▶ _Exercise 1_: In the passage about the Southold esports team, what rank has Nick reached as an individual Rocket League player?
▶ _Exercise 2_: Extend the passage about the Southold esports team, picking up right after its final sentence.

▶ _Supplied text_:
········

During the state championship matches, Bryan and his teammate, junior Jake Baxendale, 16, often cheered after scoring goals and languished with disappointment throughout their Rocket League matches. Juniors Bryce Keels and Nick Talabadze, both 16, more subtly celebrated goals and aired frustration over failed offensive and defensive maneuvers. It is in witnessing these interactions one more easily understands why this activity is regarded as sport.

“It’s very similar to sports with the teamwork aspect of it,” Bryan said. “We all work together and there’s a lot of communication. Obviously it’s not as physically demanding, but the team aspects of it, I’d say they carry over.”

Many of the esports students also play traditional athletic sports. Throughout his time at Southold, Bryan competed in cross country and track, while Nick plays soccer and basketball. Like the other sports he plays, Nick said clocking in countless hours, teamwork and leadership are essential for success when playing Rocket League. As an individual player, he has reached the highest rank, “Supersonic Legend,” a title shared by only 2,700 other players out of the millions who have played the game.

“You can’t let your attitude get the best of you,” Nick said. “You just have to stay positive, and you can’t get cocky because the game can change really fast.”

To Mr. Wesnofske, the league, like other sports, offers students an opportunity to remain engaged in the rest of their high school experience.

········

▶ _Information provided_:
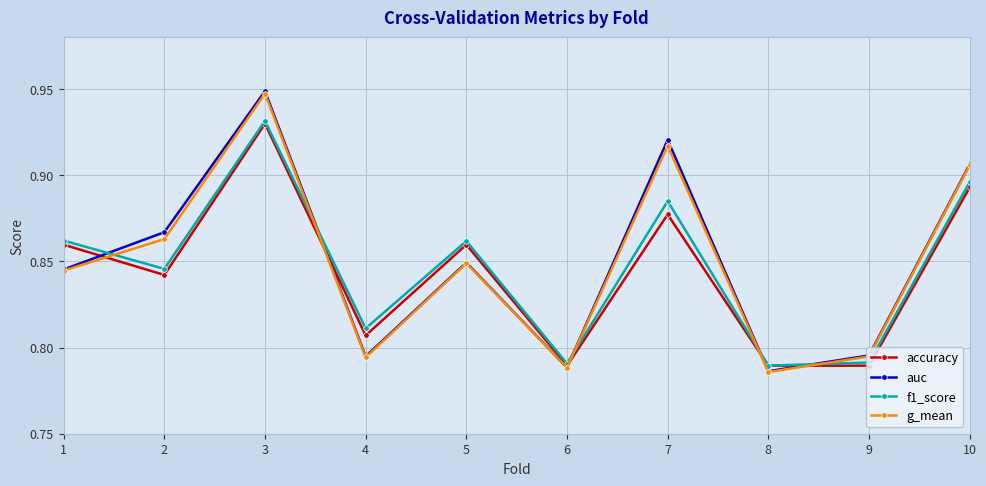

Between which two adjacent categories do auc and f1_score first intersect?

1 and 2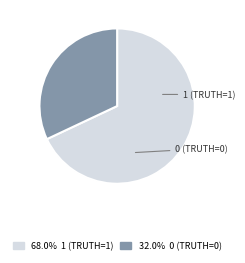

How many segments does this pie chart have?

2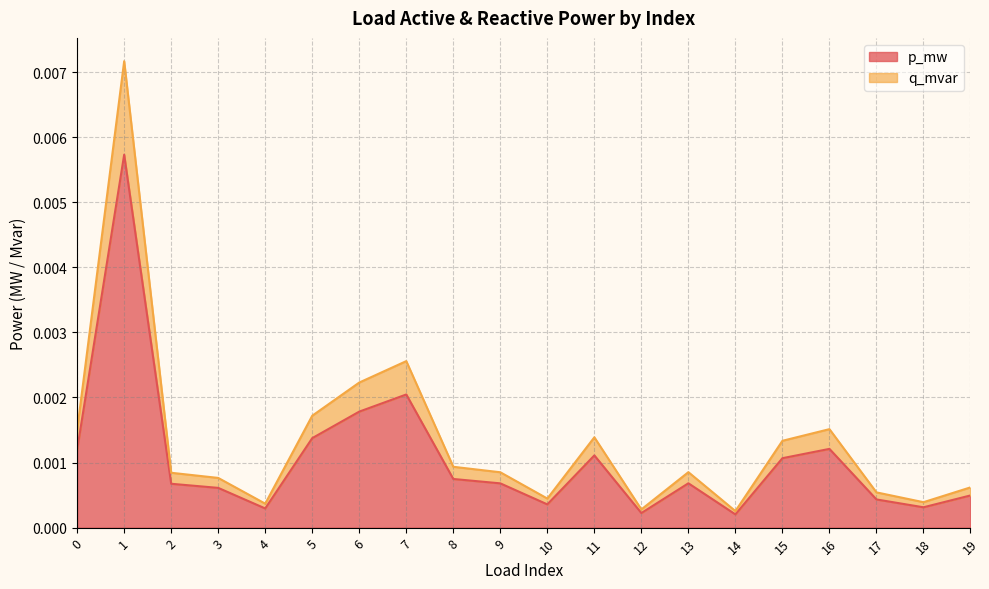

Which series changed the most between 16 and 17?

q_mvar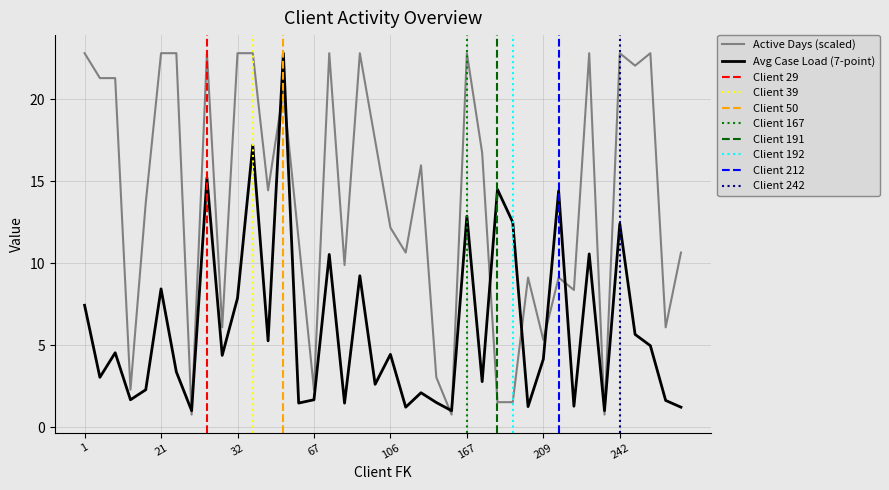

What is the lowest value of the active_days series?

0.8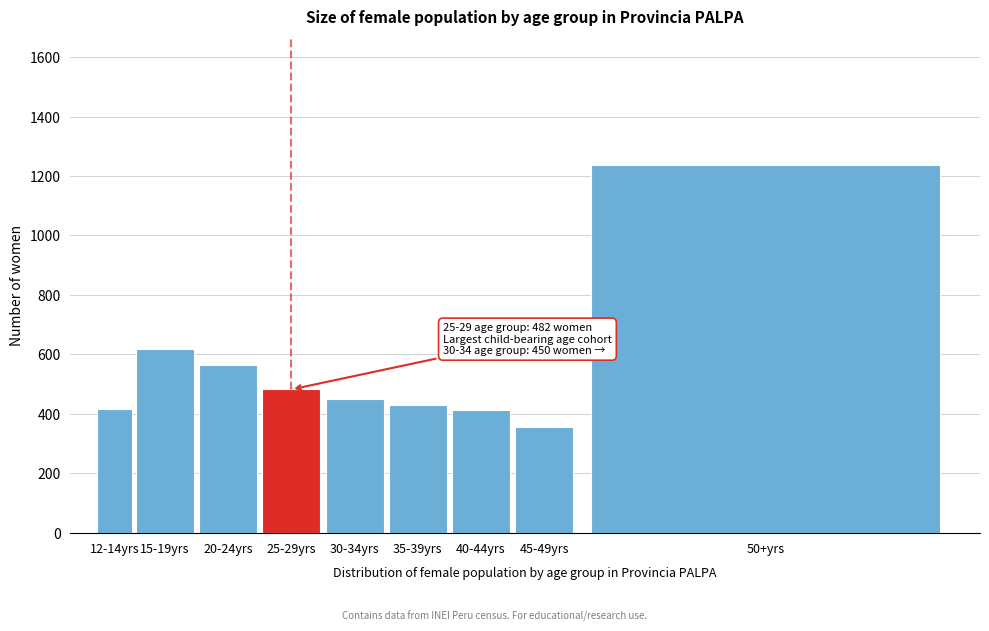

Is it true that the value at 50+yrs is 1923?

False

········

▶ _Answer area 1_: Nick has reached the highest rank, "Supersonic Legend."

▶ _Answer area 2_:
“It builds not only team camaraderie but a sense of school culture,” he said. “It can attract kids who aren’t typically involved in sports to become involved in an activity. And it’s part of the future.”

Southold’s students started preparing for the HSEL’s spring season Friday, and Mr. Wesnofske said he expects to have around 15 students participating in the coming weeks. This time around, students will play Rocket League in teams of three and have the opportunity to progress through their regular season to state, regional and even national championships.

“[We’re starting] spring league, I’m definitely gonna do that, and then next year I’m obviously going to do it again,” Nick said. “I feel like I’ve had the most passion for this game. It’s just really fun, and especially for such an activity to be done at the school, it’s just amazing. And I heard there’s a lot of opportunities going around, which is cool.”